Sound like a site worth heading? A number of prominent executives turned the offer down, based on a confusing success path, divisional reporting structure, and other negatives.
But ex-MTV and Interscope executive Courtney Holt accepted, and is now sinking his teeth into a tough challenge. So, can this site win? The challenge is undoubtedly difficult, though during a keynote interview at EconMusic in Los Angeles on Thursday, Holt displayed ample amounts of acumen and surprising levels of candor.
For example, why is the MySpace Music interface so cluttered and confusing? On that question, Holt admitted to layout-related issues. At a top level, MySpace Music revolves around four components: the user page, artist page, front door, and search. “Each one of them is somewhat of a cul-de-sac, you [follow] what you’re looking for and then you’re stuck,” Holt shared. “If I find an artist then I have two options: out or back, and that’s not a good user experience. But we have all of this great data,” Holt continued.
And data, according to Holt, is a critical part of the strategy moving forward. That includes the ability to understand who is listening to what, and how those listening experiences are connected to other bands and friends. That information opens the possibilities, and theoretically allows MySpace Music to tighten connections with fans and bands. “My goal is not only to provide that data back to the consumer, but also back to the artist.”
And, properly presented, dissected and relayed, the data opens innumerable possibilities. Fans are more engaged, discovery is piqued, and connections are tightened. Similarly, artists can theoretically gain a deeper understanding of the demographics of their fan base, and discover related groups. “At the end of the day, those artists that engage MySpace will get something out of it,” Holt said.
But what about right now? What is Holt doing during his first one-hundred days? The executive pointed to quick upgrades on the player, independent label deals, “lots of time with the product guys” and “lots of evangelism” both “inside and outside the building”.

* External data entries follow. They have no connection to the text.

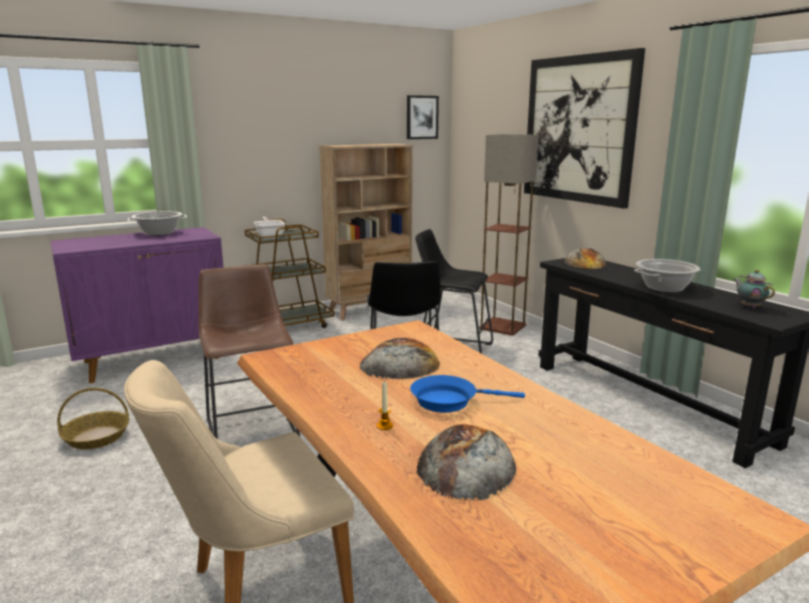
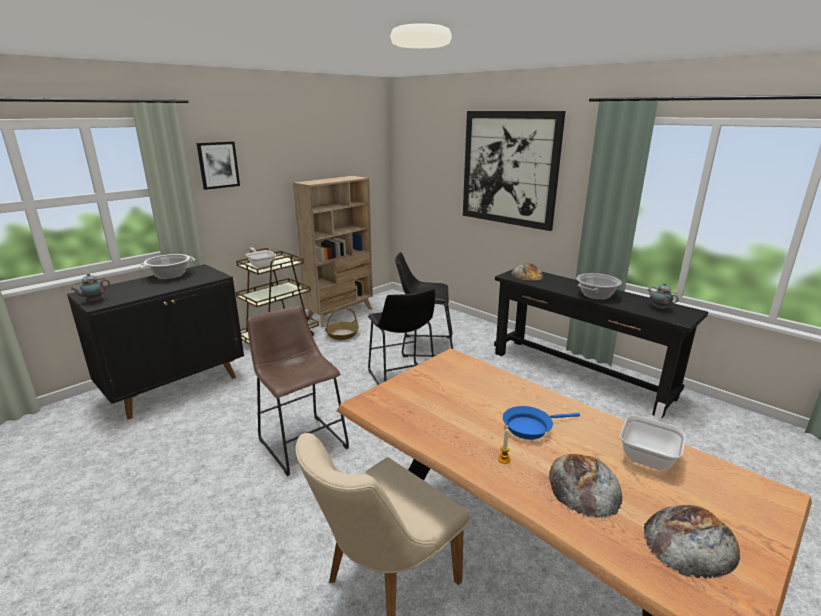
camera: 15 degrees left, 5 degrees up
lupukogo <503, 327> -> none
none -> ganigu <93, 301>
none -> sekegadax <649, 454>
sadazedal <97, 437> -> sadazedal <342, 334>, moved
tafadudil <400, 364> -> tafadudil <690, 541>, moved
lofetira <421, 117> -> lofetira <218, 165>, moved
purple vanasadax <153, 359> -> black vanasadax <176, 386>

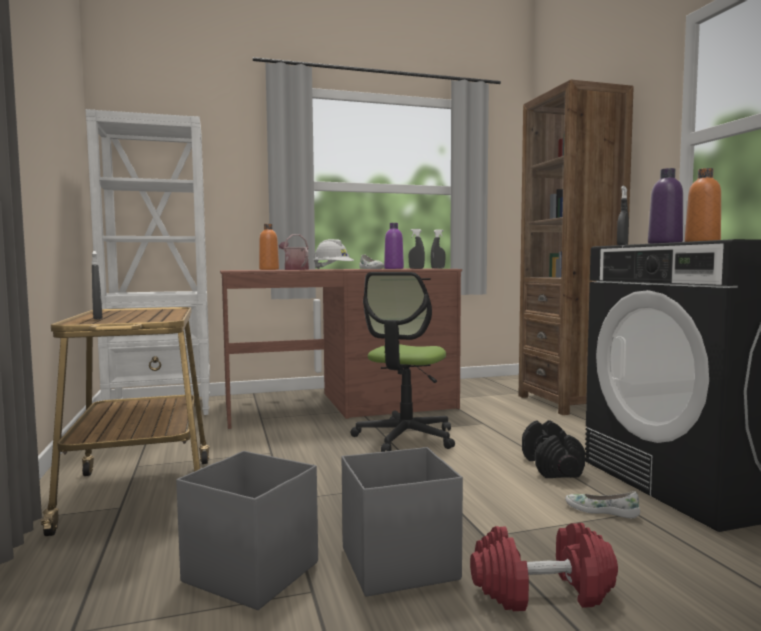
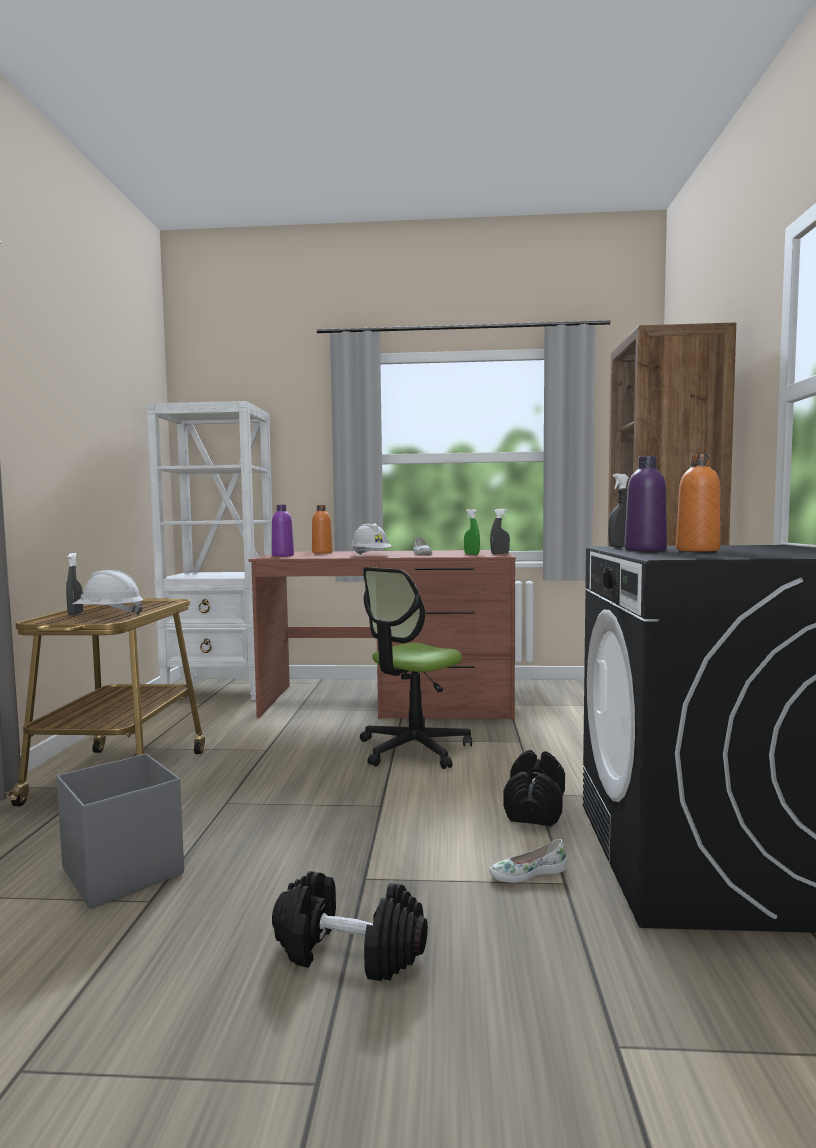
camera: 20 degrees right, 0 degrees up
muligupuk <294, 269> -> none
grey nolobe <397, 564> -> none
none -> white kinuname <109, 615>
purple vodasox <394, 268> -> purple vodasox <282, 555>, moved
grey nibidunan <416, 268> -> green nibidunan <471, 554>
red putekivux <542, 592> -> black putekivux <348, 952>
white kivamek <601, 510> -> white kivamek <527, 872>, 60 degrees counterclockwise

But the future is far more interesting. Playlisting was the big blow-up of 2008, yet startups like Muxtape floundered amidst label lawsuits. Holt, eyeing the opportunity and holding major label relationships, pointed to serious playlist upgrades ahead. “The next thing that we’re launching is public playlists, which is the first time that playlists get their own pages,” Holt stated. The playlist development map includes 100-song lists, as well as playlists that are search-enabled, feature drag-n-drop functionality, and stir a high level of collaboration. “We really want to make it much, much easier for users to create and publish playlists, that is going to be the heart-and-soul of our business,” Holt envisioned.
The rest is big, blue-sky thinking, especially in the face of a tenuous business model. “I’m focused on brand-building,” Holt stated. “The brand – and brands we are creating – will help drive our business forward, and the effective CPM on an artist on MySpace is not going to be subject to the same rules. Our revenue spread is going to be much broader than that,” Holt envisioned.
Report by publisher Paul Resnikoff in Los Angeles.